Microglial Viability and Proliferation Assays

Microglia (6 × 10⁴ cells/coverslip) were unstimulated or stimulated for 24 h with a cytokine: IL-4 or IL-10. When a Kir2.1 inhibitor (Ba²⁺ or ML133) was used, it was added at the same time as the cytokine. To examine viability, microglia were incubated with propidium iodide (500 nM, Invitrogen) for 1 h (37°C, 5% CO₂) before fixing with 4% paraformaldehyde (Electron Microscopy Sciences, Hatfield, PA) for 10 min at room temperature. Cells were permeabilized with 0.2% Triton X-100 for 5 min, and washed with PBS (3×, 5 min each), and stained with FITC-conjugated tomato lectin (TL; 1:500, 15 min), and the nuclear dye, 4′, 6-diamidino-2-phenylindole (DAPI; 1:3000, 5 min; Invitrogen). After washing (3×, 5 min each), coverslips were mounted on glass slides using Dako mounting medium (Dako, Glostrup, Denmark). Five random fields were imaged at 20× or 40× magnification using the deconvolution microscope (DECON; Carl Zeiss, Jena, Germany). Counts of dead microglia (cells double-labeled with PI and DAPI) were normalized to the total number of DAPI-positive cells in 5 fields of view for each treatment condition.
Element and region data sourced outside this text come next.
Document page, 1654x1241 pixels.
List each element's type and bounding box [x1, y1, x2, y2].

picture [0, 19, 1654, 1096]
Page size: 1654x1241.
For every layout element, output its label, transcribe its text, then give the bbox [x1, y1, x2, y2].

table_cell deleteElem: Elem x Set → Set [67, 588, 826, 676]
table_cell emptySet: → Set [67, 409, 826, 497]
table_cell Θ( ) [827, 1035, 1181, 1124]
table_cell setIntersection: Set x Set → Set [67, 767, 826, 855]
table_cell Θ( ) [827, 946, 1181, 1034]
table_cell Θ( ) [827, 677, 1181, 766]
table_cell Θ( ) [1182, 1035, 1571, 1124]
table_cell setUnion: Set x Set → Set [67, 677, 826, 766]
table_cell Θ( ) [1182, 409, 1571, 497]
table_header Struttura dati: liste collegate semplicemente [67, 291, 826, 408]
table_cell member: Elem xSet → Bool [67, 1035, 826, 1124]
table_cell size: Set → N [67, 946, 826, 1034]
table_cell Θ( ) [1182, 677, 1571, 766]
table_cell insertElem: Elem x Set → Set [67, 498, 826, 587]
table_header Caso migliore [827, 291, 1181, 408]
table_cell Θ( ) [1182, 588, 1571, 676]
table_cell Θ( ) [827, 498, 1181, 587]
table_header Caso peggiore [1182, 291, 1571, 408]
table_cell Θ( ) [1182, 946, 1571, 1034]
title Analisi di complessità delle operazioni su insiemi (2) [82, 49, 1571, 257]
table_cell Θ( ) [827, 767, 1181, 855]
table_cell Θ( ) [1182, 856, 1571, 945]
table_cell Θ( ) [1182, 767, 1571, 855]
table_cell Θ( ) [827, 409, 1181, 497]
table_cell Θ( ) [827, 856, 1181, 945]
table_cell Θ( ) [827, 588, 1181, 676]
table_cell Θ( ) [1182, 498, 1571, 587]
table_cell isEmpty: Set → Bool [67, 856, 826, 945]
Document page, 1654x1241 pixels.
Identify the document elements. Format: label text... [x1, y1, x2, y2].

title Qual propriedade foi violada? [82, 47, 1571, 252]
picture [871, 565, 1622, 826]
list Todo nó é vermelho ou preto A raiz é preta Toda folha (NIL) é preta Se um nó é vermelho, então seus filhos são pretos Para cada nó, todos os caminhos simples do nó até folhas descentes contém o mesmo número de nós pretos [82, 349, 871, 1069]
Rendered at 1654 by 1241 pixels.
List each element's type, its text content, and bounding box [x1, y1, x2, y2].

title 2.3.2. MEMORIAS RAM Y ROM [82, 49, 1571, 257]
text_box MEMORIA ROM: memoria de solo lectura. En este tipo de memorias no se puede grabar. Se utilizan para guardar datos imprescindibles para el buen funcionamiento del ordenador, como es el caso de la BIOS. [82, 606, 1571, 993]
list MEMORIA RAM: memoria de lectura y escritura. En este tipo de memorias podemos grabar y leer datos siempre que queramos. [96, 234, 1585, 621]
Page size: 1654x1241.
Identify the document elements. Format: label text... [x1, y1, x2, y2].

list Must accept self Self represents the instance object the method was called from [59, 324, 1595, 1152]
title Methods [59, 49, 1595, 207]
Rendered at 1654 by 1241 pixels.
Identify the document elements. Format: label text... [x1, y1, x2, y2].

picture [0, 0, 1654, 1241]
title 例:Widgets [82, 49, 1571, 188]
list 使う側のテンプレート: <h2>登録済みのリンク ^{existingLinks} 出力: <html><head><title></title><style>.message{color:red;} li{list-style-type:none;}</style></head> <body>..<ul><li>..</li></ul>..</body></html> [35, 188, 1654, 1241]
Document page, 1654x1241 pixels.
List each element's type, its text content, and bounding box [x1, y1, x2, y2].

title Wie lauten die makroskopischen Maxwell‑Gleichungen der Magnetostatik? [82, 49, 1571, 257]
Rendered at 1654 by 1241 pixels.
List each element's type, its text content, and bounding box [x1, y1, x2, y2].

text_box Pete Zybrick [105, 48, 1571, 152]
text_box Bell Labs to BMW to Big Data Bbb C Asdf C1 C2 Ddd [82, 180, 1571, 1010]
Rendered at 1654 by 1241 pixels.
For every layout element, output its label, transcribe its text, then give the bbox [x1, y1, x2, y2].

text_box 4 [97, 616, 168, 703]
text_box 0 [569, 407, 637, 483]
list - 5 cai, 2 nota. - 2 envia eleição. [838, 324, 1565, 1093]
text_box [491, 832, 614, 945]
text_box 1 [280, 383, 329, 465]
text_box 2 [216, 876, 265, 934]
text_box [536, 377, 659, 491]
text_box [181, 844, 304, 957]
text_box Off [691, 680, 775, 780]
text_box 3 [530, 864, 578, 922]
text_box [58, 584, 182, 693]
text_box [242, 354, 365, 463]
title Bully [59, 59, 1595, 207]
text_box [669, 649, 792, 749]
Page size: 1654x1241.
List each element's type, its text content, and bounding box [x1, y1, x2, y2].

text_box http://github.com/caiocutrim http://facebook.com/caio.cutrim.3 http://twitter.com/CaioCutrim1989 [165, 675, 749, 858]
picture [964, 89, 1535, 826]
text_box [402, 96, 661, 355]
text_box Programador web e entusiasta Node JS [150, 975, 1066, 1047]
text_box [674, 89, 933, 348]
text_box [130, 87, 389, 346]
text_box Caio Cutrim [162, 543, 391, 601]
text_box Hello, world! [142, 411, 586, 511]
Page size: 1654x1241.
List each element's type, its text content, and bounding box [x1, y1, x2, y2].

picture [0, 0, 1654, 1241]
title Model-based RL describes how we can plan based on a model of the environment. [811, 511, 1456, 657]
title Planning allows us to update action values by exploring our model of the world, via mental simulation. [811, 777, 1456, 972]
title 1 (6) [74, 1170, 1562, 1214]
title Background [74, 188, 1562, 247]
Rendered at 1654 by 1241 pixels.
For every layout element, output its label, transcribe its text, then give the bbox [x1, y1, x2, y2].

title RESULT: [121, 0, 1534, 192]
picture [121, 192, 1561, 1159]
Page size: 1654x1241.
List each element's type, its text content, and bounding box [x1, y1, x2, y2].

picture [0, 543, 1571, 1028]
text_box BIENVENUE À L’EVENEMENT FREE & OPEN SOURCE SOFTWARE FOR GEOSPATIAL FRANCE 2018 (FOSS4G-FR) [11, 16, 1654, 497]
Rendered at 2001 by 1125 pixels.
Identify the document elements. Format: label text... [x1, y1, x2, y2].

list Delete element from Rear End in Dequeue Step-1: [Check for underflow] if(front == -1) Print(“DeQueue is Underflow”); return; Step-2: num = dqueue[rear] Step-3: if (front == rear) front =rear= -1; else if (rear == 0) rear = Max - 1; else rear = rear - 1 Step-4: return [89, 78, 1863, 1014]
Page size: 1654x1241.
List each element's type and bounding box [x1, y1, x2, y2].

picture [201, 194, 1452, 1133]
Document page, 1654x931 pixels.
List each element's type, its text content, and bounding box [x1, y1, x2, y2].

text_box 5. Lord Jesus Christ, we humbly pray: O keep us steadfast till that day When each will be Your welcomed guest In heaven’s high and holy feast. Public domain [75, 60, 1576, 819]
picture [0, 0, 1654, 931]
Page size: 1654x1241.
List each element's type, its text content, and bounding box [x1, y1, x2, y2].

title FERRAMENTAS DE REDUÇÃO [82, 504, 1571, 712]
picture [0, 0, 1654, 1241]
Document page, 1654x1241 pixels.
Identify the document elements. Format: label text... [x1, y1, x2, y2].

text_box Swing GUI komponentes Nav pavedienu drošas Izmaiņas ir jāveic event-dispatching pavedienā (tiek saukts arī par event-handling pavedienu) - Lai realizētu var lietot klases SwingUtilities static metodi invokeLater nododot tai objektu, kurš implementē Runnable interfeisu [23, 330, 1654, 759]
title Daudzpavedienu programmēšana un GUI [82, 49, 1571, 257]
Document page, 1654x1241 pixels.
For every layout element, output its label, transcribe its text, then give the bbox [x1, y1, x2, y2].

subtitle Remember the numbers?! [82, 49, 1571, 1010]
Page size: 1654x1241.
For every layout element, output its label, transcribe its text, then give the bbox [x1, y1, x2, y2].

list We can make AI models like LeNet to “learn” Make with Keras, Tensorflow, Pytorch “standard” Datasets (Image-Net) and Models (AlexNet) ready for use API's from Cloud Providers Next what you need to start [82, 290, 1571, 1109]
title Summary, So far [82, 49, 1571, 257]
For proliferation, we used the CyQUANT NF assay (Invitrogen). Microglia were seeded at 4 × 10⁴ cells/well of a 96-well flat-bottom plate and cultured in MEM with 2% FBS for 1–2 days (37°C, 5% CO₂). Then, they were stimulated for 24 h with IL-4 or IL-10, with or without a Kir2.1 channel inhibitor (Ba²⁺ or ML133). The dye-binding solution was added to the wells, incubated for 30 min (37°C, 5% CO₂), and then the fluorescence intensity was measured using a multi-label plate counter (Victor³ 1420, Perkin Elmer, Woodbridge, ON, Canada), with excitation at 485 nm and emission at 535 nM. Readings were taken for 0.1 s at 3 mm from the bottom of the plate, in triplicate and averaged. For analysis, the readings with each Kir2.1 blocker were normalized to the untreated unstimulated (control) group.